Fragmento seleccionado:
((
En Carta desde la fe

 

Las personas y los pueblos han inventado «dioses tan aburridos como ellos, serios y formales faraones, atrapamoscas con sus tridentes de opereta… dioses egoístas y pijoteros que imponían mandamientos de amar sin molestarse en cumplirlos», como escribió el recordado José Luis Martín Descalzo. Así, se ha presentado a Dios como un aguafiestas, un personaje serio, adusto y solitario, que se complace en nuestros sacrificios y no tanto en nuestras alegrías.

Entre tantas imágenes distorsionadas de Dios, Jesucristo nos revela el auténtico rostro del Padre, un padre con corazón de madre, que quiere que todos sus hijos e hijas tengan vida, no una vida cualquiera, sino una vida plena, la vida eterna: «Tanto amó Dios al mundo, que entregó a su Unigénito, para que todo el que cree en él no perezca, sino que tenga vida eterna» (Jn 3,16).
))
Material de consulta:
((
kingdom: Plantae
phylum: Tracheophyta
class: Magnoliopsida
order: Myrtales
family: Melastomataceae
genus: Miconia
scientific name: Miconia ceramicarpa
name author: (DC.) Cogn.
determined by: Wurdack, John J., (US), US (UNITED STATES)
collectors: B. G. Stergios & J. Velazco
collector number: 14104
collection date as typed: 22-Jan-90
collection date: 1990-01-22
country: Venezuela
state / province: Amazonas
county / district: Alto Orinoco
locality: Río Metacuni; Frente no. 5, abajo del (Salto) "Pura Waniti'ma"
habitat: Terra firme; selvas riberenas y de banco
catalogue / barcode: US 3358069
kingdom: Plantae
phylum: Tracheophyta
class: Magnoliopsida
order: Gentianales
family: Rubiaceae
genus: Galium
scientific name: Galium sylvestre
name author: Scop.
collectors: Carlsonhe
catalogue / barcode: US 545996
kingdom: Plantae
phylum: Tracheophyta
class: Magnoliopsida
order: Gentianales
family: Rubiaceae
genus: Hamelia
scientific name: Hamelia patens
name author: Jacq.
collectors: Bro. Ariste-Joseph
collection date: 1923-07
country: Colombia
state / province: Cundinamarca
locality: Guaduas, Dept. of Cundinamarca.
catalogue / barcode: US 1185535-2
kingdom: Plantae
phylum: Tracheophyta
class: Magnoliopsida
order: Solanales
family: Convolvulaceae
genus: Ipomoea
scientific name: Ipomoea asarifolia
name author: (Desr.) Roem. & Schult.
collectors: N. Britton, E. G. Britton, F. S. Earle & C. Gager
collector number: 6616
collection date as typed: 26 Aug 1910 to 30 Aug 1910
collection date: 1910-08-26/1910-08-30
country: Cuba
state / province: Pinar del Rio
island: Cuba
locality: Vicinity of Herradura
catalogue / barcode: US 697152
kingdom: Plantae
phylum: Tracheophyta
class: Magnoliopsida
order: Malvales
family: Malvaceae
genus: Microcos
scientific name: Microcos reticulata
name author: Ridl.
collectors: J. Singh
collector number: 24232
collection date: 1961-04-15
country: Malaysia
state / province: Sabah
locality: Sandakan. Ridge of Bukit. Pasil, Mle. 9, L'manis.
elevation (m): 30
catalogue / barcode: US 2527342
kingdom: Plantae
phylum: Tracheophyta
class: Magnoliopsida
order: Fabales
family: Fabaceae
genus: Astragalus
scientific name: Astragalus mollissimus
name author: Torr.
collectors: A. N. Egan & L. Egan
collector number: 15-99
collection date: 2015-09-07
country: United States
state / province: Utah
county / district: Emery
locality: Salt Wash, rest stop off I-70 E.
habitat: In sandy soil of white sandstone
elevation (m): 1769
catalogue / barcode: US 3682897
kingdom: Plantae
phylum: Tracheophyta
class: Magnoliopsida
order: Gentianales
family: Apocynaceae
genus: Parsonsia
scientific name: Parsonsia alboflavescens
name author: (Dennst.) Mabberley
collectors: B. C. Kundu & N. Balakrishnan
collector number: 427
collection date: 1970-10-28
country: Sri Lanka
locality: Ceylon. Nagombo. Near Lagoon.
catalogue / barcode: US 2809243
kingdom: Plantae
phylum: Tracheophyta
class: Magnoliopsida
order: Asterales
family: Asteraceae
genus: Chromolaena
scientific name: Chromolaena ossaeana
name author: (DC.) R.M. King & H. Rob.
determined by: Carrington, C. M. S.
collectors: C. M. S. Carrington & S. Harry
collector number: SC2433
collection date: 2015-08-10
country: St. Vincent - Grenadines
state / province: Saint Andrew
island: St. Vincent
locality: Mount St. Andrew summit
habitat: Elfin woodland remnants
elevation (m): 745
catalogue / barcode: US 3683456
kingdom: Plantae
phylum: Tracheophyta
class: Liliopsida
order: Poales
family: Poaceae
))
Tareas pendientes:
A) ¿A qué escritor cita el fragmento sobre la imagen de Dios cuando habla de los dioses aburridos?
B) Continúa, por favor, el fragmento sobre la imagen de Dios a partir de su última oración.

Respuestas:
A) José Luis Martín Descalzo.

B)
Llama la atención que, según el Evangelio de San Juan (2, 1-11), Jesús comienza su ministerio público en un banquete de bodas, en el que convirtió agua en vino, para que pudiera continuar aquella fiesta. ¡Qué significativo! Alguien podría pensar que ese episodio fue una casualidad. Pero no, no fue un acto aislado. A menudo Jesús participó en fiestas y comidas con todo tipo de personas: gente mal vista, como publicanos y pecadores; hombres de buena posición, como los fariseos; y, por supuesto, con sus amigos y discípulos más cercanos.

Esta forma de actuar llamó mucho la atención, pues la mayor parte de los maestros y predicadores se mantenían alejados del pueblo. Algunos incluso vivían en el desierto, como Juan Bautista. Los fariseos criticaron a Jesús y se quejaron a sus discípulos: «¿Por qué come con publicanos y pecadores?» (Mc 2,16). El mismo Jesús fue bien consciente de estas acusaciones; por eso dijo: «Vino el Hijo del hombre, que come y bebe, y dicen: Ahí tenéis a un comilón y borracho, amigo de publicanos y pecadores» (Mt 11,19).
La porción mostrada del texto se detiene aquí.